▸ **What you should do**:
With the images left out, print all of the records below exactly.

++++++++

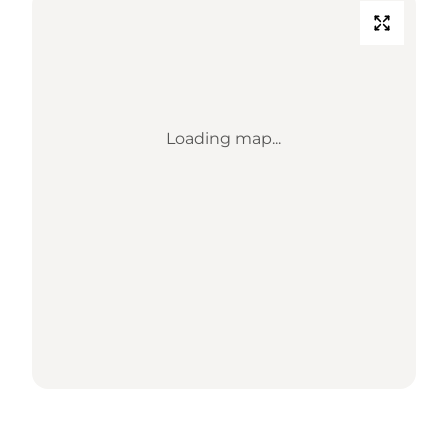
Loading map...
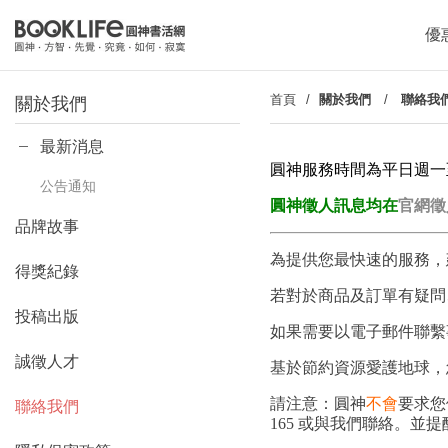
優
首頁
關於我們
/
聯絡我
關於我們
最新消息
圓神服務時間為平日週一至週五
公告通知
圓神徵人訊息均在
官網徵
品牌故事
為提供您最快速的服務，
得獎紀錄
若對於商品及訂單有疑問
投稿出版
如果需要以電子郵件聯繫事務，請使
誠徵人才
基於節約資源愛護地球，
請注意：圓神
不會
要求您
聯絡我們
165 或與我們聯絡。並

++++++++

▸ **Output below**:
Loading map...
優
首頁
關於我們
/
聯絡我
關於我們
最新消息
圓神服務時間為平日週一至週五
公告通知
圓神徵人訊息均在
官網徵
品牌故事
為提供您最快速的服務，
得獎紀錄
若對於商品及訂單有疑問
投稿出版
如果需要以電子郵件聯繫事務，請使
誠徵人才
基於節約資源愛護地球，
請注意：圓神
不會
要求您
聯絡我們
165 或與我們聯絡。並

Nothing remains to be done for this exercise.